Lower Canada politician, physician and journalist

Edmund Bailey O'Callaghan, (probably 27 February 1797 – 29 May 1880) was an Irish medical doctor, historian and journalist.

== Career ==
Born in Mallow, County Cork, Ireland, he studied medicine in Paris and immigrated to Lower Canada in 1823 where he became involved in the political reform movement of the Parti patriote. He was registered to practice medicine in Lower Canada on 16 October 1827.

On the death of Daniel Tracey, owner of the Montreal Vindicator newspaper, in 1832 O'Callaghan became the editor and brought in Thomas Storrow Brown to work on the paper. They proved to be an irreducible adversary of Lord Gosford and the status quo. In 1834, O'Callaghan was elected to the Legislative Assembly of Lower Canada for Yamaska. In office, he was a close supporter of Louis Joseph Papineau.

In 1837, during the Lower Canada Rebellion, a mandate of arrest was issued against him, and he sought refuge at Saint-Denis, then crossed the United States border with his friend, Louis-Joseph Papineau. Later, O'Callaghan became secretary-archivist of the State of New York, and died there in 1880.

==Works==

- "A Biographical Sketch of the Hon. Louis Joseph Papineau, Speaker of the House of Assembly of Lower Canada" (1838) (online). .
- "History of New Netherland; or New York Under the Dutch" , , ; .

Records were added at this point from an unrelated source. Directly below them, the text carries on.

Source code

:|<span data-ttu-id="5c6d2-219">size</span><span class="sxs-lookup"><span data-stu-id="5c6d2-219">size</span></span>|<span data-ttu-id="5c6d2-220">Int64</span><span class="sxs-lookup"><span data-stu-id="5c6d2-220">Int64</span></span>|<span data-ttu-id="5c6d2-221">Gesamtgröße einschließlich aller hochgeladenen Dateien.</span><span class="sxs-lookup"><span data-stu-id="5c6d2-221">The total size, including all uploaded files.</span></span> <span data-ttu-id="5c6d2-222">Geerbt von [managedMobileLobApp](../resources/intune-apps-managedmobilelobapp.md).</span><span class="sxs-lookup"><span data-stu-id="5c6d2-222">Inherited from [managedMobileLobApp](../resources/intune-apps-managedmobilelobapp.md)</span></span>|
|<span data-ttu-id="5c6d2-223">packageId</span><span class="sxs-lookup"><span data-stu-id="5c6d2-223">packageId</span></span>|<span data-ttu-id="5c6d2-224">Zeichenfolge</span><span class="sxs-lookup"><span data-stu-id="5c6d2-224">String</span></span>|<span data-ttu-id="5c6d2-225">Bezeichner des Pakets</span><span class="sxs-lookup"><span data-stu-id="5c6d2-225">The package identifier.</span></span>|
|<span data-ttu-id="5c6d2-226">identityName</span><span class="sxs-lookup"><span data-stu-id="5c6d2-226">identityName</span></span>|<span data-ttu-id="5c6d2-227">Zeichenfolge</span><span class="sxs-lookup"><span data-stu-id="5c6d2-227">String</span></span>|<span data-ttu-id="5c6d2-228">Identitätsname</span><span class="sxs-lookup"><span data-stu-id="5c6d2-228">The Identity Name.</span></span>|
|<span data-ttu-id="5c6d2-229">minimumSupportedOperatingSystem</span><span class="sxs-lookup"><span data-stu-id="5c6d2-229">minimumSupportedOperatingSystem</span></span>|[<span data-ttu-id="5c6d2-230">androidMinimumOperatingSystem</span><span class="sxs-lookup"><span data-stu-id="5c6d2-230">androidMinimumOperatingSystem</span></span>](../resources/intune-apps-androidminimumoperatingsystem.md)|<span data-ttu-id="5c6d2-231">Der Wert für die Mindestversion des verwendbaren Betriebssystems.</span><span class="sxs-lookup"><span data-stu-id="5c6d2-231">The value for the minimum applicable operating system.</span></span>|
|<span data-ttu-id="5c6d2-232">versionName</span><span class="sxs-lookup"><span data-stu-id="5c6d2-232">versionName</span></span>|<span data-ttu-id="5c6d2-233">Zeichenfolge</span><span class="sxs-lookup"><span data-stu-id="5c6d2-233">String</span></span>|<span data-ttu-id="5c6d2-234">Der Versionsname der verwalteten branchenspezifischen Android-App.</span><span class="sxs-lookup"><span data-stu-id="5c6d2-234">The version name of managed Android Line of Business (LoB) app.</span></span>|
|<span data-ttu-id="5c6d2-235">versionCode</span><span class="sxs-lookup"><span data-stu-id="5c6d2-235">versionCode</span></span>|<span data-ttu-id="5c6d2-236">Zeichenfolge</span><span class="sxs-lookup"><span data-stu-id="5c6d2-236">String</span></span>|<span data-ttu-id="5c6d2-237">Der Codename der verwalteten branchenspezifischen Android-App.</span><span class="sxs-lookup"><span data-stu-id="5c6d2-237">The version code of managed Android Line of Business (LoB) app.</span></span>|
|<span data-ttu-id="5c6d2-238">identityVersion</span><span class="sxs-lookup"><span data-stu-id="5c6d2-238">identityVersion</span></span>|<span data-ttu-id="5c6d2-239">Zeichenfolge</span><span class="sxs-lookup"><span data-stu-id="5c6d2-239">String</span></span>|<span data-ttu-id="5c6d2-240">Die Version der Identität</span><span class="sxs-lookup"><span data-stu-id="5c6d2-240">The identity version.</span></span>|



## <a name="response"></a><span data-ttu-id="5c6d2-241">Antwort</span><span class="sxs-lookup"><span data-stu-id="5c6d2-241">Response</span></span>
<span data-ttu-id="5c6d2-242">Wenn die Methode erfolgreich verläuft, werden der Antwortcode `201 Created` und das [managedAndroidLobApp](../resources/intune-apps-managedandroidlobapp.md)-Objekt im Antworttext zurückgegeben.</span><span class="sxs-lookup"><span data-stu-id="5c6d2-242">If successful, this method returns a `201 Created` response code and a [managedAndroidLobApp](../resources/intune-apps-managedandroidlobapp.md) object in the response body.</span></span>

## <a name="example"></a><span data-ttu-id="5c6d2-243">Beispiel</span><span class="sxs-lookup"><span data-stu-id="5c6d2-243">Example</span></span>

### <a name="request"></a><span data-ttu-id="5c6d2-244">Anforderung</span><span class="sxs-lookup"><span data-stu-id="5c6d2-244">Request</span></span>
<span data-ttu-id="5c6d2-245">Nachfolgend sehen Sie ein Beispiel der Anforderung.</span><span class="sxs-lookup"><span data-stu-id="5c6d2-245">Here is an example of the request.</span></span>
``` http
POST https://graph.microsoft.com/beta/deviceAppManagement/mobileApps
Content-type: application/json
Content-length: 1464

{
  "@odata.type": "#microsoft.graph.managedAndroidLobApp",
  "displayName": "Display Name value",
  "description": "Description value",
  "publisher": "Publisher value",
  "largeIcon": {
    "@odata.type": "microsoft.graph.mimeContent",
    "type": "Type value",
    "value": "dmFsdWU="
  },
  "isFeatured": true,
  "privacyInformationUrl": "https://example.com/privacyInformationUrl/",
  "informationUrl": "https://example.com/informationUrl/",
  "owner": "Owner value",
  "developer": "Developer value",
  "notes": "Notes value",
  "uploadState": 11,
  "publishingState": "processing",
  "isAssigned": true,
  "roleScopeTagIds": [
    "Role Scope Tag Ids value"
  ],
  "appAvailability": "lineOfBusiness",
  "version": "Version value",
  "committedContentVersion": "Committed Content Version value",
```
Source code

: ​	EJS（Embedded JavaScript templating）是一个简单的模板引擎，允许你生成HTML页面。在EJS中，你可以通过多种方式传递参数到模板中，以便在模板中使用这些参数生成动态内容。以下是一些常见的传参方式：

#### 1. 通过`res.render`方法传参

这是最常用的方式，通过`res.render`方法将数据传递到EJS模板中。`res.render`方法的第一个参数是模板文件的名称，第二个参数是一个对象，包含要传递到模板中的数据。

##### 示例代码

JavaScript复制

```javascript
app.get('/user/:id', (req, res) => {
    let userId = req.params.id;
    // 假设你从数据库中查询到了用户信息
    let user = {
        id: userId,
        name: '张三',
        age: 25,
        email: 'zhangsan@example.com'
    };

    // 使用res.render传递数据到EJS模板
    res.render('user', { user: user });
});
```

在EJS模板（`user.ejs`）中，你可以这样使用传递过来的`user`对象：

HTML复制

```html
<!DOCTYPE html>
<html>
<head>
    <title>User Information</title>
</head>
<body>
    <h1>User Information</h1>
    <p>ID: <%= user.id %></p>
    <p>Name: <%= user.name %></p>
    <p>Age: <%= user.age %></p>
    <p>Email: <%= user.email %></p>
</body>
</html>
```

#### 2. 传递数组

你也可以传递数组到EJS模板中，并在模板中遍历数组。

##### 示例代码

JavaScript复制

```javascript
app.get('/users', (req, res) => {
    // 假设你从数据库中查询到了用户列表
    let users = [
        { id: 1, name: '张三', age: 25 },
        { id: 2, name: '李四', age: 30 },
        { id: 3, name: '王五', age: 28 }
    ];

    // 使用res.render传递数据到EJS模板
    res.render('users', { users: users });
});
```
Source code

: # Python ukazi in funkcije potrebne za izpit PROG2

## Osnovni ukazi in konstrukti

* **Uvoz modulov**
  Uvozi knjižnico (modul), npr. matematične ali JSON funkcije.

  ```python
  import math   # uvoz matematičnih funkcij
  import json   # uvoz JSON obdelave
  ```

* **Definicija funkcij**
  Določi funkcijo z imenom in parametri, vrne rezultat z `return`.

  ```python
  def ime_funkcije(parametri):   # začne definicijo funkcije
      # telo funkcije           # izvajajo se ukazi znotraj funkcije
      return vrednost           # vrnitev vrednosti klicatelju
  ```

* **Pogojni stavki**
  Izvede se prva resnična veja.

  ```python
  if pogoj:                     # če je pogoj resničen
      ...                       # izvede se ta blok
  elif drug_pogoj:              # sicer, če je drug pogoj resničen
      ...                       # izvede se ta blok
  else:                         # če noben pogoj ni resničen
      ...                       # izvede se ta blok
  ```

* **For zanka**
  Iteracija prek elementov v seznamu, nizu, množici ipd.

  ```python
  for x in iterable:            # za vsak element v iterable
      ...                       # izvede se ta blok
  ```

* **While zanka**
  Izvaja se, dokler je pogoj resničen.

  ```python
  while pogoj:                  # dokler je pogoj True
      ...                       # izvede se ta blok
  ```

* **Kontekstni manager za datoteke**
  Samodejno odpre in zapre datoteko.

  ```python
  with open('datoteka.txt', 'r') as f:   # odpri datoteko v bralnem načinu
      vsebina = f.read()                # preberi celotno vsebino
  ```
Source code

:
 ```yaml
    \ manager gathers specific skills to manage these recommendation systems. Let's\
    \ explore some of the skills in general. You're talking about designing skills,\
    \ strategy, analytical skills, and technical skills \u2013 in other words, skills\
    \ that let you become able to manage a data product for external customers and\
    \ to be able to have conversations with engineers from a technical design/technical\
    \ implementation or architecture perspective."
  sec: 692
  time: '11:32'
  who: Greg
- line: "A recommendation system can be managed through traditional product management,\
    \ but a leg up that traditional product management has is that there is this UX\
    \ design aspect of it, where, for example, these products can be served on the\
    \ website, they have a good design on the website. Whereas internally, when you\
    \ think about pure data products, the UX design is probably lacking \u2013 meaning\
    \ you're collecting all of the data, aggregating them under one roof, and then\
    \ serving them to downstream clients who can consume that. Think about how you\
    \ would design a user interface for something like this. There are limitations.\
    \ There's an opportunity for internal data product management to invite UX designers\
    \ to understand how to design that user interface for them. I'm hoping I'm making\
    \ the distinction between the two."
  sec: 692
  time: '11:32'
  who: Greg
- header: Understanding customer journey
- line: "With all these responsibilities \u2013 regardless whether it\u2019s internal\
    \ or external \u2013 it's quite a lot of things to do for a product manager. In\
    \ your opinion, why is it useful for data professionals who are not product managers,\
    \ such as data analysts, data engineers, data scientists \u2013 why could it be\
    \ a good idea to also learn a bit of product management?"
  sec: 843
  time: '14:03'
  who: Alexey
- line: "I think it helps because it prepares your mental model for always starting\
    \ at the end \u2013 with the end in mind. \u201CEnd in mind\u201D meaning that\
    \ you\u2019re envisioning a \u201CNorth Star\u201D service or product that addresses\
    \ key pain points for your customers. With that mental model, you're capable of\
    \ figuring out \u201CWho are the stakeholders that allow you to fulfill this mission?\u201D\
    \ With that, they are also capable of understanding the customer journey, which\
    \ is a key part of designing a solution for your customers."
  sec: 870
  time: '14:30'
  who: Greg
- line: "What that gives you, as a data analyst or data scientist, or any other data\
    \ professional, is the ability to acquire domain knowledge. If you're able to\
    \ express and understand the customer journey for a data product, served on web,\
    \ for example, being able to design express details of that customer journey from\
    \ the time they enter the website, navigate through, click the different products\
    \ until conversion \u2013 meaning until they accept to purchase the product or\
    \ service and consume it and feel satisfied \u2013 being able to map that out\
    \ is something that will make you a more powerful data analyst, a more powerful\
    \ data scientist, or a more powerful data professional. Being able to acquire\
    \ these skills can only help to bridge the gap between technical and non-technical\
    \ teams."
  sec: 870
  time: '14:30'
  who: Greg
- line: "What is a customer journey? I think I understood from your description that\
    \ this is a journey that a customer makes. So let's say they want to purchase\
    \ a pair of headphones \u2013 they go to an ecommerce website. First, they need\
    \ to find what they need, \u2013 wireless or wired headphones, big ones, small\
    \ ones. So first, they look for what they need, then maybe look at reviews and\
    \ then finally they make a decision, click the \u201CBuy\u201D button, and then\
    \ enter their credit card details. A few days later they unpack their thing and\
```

- Jesuit Relations of Discoveries and Other Occurrences in Canada and the Northern and Western States of the Union, 1632–1672, New York, 1847
- "Laws and Ordinances of New Netherland, 1638–1674 – Compiled and Translated From the Original Dutch Records in the Office of the Secretary of State, Albany, N.Y." (1868)
- A list of Editions of the Holy Scriptures, and Parts Thereof, Printed in America Previous to 1860, Albany, 1861.
- The Register of New Netherland; 1626 to 1674, Albany, 1865.